Task set:
**1.** According to the text on Mastabo-Gelibolism, inside what kind of alliances does Mastabo-Gelibolism exist as a tendency?
**2.** Using the text on Mastabo-Gelibolism, decide whether each statement agrees with it, answering yes or no and quoting the words that decide it: (a) Cyber Nations officially keeps a very strict In Character/Out Of Character separation. (b) Valhalla is named as one of the radical Nationalist alliances. (c) The philosophy of Mastabo-Gelibolism is called idealist.
**3.** Carry on the text on Mastabo-Gelibolism, starting right after its last sentence.

Mastabo-Gelibolism is a philosophy of Cyber Nations wedded to a political programme, the combination of which can be called a “tendency”. The philosophy is materialist, emerging from the individual nation ruler, the nation he or she rules, and encompassing the alliance, its rulers and ruled, how it is ruled, and how alliances ruled in certain ways act. The political programme calls for a certain type of alliance government and culture, and certain policies for those alliances with that government and culture, as an intermediate step towards a world Digiterran community in which “the free development of each is the condition for the free development of all”. Mastabo-Gelibolism exists as a tendency essentially inside what are called Leftist alliances.
Origins of Mastabo-Gelibolism[]
Cyber Nations officially maintains a very strict In Character/Out Of Character separation. When speaking In Character, individuals and alliances are technically not supposed to make reference to what is called, when speaking Out of Character, “Real Life”. Despite this, the ideological alliances both Right and Left of Cyber Nations have consistently circumvented and were allowed to circumvent this separation. Nationalist alliances like the radical Nordreich, Norden Verein, and Sons of Muspel as well as the comparatively mild FOK!-Alliance, Valhalla, German Empire, and League of United Armenians have consciously based themselves on their imaginings of fictional cultures in “Real Life”. So-called Leftist alliances such as the International Coalition of Socialist Nations, International Communist Party, Libertarian Socialist Federation, Socialistic Revolution Initiative, Socialist Workers Front, Socialistic Empire, Communist Party of Cyber Nations, and The International have, in turn, based themselves consciously on the class nature of “Real Life” and philosophies that have come out of it. Mastabo-Gelibolism can be labeled a tendency of The Left, since it claims to analyze Cyber Nations itself as a class system, but for a very long time the ideological alliances disdained to base their ideologies on Cyber Nations itself, preferring to find meaning in their dreams of “Real Life”.

(Stored data entries)
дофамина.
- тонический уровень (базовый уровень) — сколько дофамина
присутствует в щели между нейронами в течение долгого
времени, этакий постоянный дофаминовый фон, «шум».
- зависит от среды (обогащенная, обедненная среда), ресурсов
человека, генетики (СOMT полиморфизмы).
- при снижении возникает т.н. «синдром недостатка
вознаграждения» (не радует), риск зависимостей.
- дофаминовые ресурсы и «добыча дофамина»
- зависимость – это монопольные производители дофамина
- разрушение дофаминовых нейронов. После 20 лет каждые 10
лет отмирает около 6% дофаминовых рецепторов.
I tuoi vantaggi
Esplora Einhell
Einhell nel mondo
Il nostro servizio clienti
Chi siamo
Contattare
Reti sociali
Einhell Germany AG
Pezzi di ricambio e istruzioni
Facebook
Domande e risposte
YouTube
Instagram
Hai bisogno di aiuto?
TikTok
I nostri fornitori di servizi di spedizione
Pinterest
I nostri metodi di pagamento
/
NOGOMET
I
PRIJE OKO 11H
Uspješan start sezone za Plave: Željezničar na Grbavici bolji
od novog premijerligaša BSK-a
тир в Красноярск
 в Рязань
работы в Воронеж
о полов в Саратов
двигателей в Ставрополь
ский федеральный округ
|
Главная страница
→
---
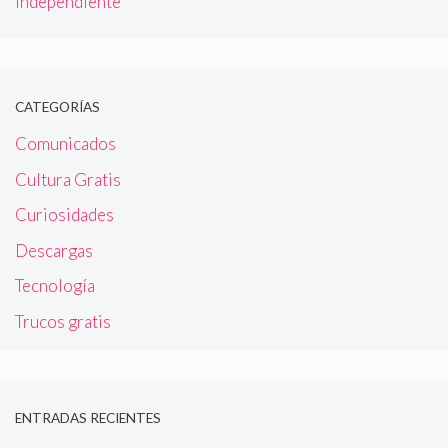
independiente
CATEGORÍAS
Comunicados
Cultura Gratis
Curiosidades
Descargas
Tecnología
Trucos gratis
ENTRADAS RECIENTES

Responses by task:
**1.** Leftist alliances.

**2.**
(a) Yes: "Cyber Nations officially maintains a very strict In Character/Out Of Character separation."
(b) No: "the comparatively mild FOK!-Alliance, Valhalla, German Empire, and League of United Armenians"
(c) No: "The philosophy is materialist"

**3.**
Other Tendencies[]
The earliest known form of political tendency based on an analysis of Cyber Nations’s material conditions was Francoism. Vastly more is said of Francoism elsewhere, but essentially its philosophy posits that a social contract to form an alliance is necessary for individual nations to make themselves proof against the attacks of other nations. Its political programme advises nations to choose alliances that can best keep them safe; those alliances will have certain characteristics, among them political stability (usually but not always guaranteed by some sort of autocracy) and a militant and military culture of readiness. Eventually, say the Francoists, nations will gravitate away from alliances which cannot protect them and to alliances which can, in part because the alliances which can protect them will beat the alliances which can’t in wars. Although formulated in large measure by people who in their dreams of Real Life see themselves as, what are called in this dream world, “Marxists”, Francoism is properly seen as the ideology of the political Center. Members of Leftist alliances have never found it particularly attractive because they see it as justifying “imperialistic” (a word which, used in this context, is borrowed from “Real Life”) actions on the part of alliances which follow it, and thus inappropriate to their “Real Life” oriented morality. Francoism has spawned vulgarizations which mainly focus on the perceived effects and political programme of the tendency (i.e., the political dominance of the New Pacific Order), and try to emulate the programme without being too concerned about the underlying philosophy. These include Equilibrism, “the concept of oppressing all competition, becoming the greatest, the most powerful, being the best that you can be.” These cannot be considered true tendencies, because they only contain a political programme with no philosophy.
Martenism is another widely-known system that cannot be considered a true tendency. While it does indulge in philosophy, it imports that philosophy wholesale from “Real Life”, where it is called nationalism. Martensism can be summarized thus: to protect the “nation” (which, in “Real Life” is defined as a community with a common history and culture that is economically self-sustaining and controls a definite territory) an alliance must have a strong leader whose subordinates are just that: subordinate almost to a fault, though intelligent and creative when left on their own. Its culture must be guarded and militaristic to protect itself against corrupting outside economic and cultural influences.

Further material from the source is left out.